Developing an Organizational Culture Assessment Tool for Safety

Developing an Organizational Culture Assessment Tool for Safety

Many organizations rely on culture surveys to gather feedback on what’s working well, what’s not, and how to strengthen the functioning of the organization. Relatively few surveys have been validated, which means that they may give false feedback on how to improve business results. Unless scores on the instrument correlate with performance, it is not reasonable to assume that efforts to improve scores will translate into business results. Dr. Krause and Kristen Bell have a long-standing commitment to validating culture assessment tools. We are particularly proud of the work we did in the 1990’s with psychologist Dr. David Hofmann, to identify characteristics of organizational culture that predicted safety performance. The innovation process was high-quality and highly efficient: It began with a review of published academic research. New research needed only to select, model and validate a set of scales that would become an effective organizational culture assessment tool for safety. Similar tools have since been developed and validated by US government agencies and are in the public domain. We are extremely proud of the quality of this work, and the broad use it enjoys today.

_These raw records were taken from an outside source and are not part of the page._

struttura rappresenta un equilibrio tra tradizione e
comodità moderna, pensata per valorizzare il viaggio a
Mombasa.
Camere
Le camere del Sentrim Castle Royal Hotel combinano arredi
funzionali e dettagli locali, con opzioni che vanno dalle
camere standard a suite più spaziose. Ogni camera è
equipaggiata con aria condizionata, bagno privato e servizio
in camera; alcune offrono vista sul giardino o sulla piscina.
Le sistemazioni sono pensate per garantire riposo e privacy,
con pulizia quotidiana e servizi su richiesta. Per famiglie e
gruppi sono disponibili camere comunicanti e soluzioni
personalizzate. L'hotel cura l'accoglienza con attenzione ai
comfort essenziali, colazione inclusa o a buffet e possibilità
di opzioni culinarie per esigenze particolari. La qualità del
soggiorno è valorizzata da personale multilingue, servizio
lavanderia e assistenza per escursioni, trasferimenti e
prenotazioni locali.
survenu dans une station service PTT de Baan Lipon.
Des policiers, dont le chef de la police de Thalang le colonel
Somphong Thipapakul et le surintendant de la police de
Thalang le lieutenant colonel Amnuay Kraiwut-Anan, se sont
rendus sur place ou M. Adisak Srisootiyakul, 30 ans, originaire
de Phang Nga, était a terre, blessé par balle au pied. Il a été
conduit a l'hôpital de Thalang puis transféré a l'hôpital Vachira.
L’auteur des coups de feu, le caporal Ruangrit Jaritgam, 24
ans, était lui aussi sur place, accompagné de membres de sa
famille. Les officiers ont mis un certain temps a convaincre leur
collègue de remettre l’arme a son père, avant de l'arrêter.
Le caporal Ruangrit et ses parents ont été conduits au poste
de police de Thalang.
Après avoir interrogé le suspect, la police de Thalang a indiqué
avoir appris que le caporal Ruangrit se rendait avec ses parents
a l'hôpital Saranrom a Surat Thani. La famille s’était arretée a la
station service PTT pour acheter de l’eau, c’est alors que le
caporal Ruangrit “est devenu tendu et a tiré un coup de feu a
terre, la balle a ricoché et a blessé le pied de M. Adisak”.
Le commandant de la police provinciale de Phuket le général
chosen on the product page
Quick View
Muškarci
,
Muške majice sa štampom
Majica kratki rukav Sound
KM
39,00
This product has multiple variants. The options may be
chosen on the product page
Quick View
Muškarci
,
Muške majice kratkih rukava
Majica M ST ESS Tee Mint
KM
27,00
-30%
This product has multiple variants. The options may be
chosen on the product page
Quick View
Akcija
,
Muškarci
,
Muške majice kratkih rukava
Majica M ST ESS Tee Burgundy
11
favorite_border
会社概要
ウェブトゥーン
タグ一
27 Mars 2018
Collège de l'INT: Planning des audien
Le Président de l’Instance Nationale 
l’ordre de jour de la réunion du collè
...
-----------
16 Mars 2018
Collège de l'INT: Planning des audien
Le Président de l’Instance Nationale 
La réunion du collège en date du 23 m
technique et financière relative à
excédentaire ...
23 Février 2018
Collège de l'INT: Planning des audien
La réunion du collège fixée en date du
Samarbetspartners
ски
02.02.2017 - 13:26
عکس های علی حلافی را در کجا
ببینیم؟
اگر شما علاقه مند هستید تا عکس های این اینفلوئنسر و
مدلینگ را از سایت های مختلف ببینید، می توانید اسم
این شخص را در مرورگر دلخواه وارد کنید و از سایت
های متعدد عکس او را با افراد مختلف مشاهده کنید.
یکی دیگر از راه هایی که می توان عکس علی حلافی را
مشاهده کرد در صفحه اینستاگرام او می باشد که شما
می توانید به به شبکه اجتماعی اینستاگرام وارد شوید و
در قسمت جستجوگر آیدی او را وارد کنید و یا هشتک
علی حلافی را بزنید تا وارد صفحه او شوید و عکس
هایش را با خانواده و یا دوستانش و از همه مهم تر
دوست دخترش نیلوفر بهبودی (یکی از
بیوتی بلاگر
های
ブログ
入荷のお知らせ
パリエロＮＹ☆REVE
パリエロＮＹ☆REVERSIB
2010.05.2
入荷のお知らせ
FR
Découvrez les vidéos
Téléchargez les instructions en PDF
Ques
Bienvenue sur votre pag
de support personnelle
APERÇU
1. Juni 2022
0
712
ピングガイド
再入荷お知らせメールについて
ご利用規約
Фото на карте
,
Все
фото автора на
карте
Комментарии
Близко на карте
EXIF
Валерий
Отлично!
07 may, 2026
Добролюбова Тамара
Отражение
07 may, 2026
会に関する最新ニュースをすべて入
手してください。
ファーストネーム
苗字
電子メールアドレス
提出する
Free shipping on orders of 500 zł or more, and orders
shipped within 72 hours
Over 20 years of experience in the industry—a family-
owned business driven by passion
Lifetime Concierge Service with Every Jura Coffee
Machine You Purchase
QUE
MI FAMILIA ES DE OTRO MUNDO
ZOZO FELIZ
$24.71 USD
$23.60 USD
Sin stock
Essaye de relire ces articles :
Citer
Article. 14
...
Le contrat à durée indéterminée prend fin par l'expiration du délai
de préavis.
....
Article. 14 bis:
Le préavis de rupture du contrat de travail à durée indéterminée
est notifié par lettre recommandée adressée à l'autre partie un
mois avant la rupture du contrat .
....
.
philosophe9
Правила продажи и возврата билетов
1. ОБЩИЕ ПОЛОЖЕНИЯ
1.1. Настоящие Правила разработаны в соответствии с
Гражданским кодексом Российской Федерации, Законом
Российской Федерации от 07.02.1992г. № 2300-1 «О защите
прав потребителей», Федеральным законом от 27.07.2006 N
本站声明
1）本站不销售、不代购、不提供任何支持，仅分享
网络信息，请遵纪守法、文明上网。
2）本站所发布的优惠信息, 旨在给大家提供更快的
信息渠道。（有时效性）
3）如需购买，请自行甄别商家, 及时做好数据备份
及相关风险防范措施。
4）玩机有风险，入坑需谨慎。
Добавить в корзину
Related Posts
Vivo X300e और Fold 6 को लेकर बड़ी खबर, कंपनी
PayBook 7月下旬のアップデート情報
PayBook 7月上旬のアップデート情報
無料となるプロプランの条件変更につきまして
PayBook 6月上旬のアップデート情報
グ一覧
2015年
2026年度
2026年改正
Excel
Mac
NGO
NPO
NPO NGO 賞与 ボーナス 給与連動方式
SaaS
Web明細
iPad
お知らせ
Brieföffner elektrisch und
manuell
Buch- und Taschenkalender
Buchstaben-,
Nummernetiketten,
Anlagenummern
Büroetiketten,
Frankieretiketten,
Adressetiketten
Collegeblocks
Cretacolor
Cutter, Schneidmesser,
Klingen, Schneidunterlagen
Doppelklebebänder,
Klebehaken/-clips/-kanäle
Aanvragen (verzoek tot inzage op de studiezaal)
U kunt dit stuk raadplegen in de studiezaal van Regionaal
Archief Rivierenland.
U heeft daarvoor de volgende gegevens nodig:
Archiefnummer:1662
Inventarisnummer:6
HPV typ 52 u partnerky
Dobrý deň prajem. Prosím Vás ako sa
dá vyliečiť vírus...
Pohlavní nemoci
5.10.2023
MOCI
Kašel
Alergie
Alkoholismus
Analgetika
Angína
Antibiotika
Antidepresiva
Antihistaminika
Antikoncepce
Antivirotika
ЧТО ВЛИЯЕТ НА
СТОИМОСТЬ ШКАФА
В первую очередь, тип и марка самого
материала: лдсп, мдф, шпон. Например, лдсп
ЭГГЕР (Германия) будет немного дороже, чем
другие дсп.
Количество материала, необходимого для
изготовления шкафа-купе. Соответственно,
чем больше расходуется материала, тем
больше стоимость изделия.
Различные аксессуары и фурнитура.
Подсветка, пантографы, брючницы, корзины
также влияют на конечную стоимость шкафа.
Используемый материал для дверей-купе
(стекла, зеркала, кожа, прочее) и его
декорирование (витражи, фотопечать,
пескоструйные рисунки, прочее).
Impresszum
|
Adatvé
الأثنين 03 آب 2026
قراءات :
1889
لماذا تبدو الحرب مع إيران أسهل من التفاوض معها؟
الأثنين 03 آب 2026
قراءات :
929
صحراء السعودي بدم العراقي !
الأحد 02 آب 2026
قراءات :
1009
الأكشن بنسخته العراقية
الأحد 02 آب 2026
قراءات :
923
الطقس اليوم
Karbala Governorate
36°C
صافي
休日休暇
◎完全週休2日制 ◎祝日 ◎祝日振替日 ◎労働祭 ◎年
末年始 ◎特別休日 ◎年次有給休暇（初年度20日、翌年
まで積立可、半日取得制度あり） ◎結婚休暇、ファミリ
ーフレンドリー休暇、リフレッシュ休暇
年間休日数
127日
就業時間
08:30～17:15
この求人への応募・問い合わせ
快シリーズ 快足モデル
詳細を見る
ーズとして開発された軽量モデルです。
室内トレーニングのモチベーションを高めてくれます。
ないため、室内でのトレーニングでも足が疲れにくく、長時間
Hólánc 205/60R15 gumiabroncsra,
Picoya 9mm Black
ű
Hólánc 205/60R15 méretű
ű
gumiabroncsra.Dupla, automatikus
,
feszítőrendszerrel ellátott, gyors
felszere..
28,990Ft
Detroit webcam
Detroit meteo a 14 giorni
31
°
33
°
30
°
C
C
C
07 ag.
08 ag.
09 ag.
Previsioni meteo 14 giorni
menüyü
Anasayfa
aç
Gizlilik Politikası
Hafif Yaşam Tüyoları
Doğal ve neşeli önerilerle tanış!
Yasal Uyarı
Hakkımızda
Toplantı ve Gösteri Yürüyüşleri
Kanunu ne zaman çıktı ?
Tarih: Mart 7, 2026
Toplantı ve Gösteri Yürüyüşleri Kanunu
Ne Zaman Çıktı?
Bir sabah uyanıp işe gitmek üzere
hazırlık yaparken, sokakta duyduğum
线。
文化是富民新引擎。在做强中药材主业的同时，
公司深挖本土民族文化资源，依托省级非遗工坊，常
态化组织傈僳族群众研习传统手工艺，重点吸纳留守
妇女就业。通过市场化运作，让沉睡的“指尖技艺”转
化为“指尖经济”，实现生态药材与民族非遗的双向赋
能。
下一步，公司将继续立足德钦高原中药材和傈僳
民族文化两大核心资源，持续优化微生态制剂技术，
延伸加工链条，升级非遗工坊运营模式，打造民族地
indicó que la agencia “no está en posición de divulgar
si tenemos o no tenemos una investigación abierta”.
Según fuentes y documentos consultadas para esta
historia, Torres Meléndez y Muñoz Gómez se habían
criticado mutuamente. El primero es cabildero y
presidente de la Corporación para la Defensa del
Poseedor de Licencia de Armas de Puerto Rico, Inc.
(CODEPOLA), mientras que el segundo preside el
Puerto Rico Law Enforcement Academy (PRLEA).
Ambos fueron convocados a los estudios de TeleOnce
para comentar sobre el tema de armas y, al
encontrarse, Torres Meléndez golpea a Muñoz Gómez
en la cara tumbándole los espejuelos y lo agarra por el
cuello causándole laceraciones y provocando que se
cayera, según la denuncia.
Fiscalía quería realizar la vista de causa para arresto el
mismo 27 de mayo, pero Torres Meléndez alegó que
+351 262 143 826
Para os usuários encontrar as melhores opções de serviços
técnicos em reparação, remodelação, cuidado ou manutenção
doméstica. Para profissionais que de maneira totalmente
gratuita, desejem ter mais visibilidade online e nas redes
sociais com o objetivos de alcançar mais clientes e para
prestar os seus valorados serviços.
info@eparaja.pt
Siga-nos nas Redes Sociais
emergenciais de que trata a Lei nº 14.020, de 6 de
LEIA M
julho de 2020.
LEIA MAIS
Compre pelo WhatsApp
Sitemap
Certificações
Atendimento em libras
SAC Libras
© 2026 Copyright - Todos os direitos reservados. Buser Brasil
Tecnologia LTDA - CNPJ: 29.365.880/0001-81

Organizational Culture Assessment Tool for Efficiency and Effectiveness

Organizational Culture Assessment Tool for Efficiency and Effectiveness

A senior manager at a major oil & gas company strongly believed that retirement of the baby boom generation, combined with his organization’s strong dependency on process and systems, was creating problems for efficiency, effectiveness, and safety throughout the business. He hired Kristen Bell to work with his team to develop and test his hypothesis so that they were assured of having valid and reliable data to inform an improvement strategy. Bell began by defining “efficiency” and “effectiveness,” terms which had special meaning to them. A series of interviews and productive exercises provided the basis of a solid assessment tool. We validated the tool using existing safety and performance data and then hosted a strategic planning meeting to make use of the findings. This innovation process led to a number of discoveries for the manager and his team, including: relationships between experience, culture, safety and performance; what it would take to improve decision-making in the organization; and the importance of creating an environment in which people are willing to voice concerns when defined processes and procedures don’t make sense.

Safety Leadership

Safety Leadership

Organizations have been using employee-driven observation and feedback to improve safety performance since the 1980s with surprising variation in the results. When a group of consultants and their client organizations wanted to better understand the reasons for the variation, they contributed hundreds of interviews, focus groups, work samples, and observation data to an analysis. The analysis led to many useful insights, the most important of which was the critical role of managers and supervisors, even in employee-driven processes. We take this finding for granted today, but in the 1990s when we did the project, it was a revelation. As a result of this work, the roles and responsibilities of supervisors and managers changed and were better defined, and organizations began to focus on leadership in a different way. Organizations that integrated these findings into their observation processes from the beginning achieved significantly better outcomes compared to those who didn’t.

Serious Injuries and Fatalities

Serious Injuries and Fatalities

About 10 years ago, Tom Krause, Kristen Bell, and their colleagues began to receive phone calls from clients who had been experiencing very low recordable injury rates over long periods of time, who had been blindsided by a serious injury or fatality, or both. Dr. Krause observed that these were not isolated cases, they were part of a national trend in which recordable and lost time injuries were declining steadily year-to-year, while serious injuries and fatalities appeared to be level or in some cases increasing. Dr. Krause and others at BST and ORCHSE (then Mercer ORC) met with a group of seven global companies to see if they could understand the problem and develop strategies to address it. Pooling their existing safety data, the initial study group discovered that their recordable and lost time injuries could easily be divided into two categories: those with high potential to be serious and those with low potential. This collaborative effort generated new insights for the prevention of serious injuries and fatalities with huge implications for industry. Krause and Bell have since replicated and extended the findings with several other organizations. The idea that protecting workers from serious injuries and fatalities requires a prevention strategy that focuses on the potential of injuries to become serious or fatal remains a central idea in leading edge safety management today.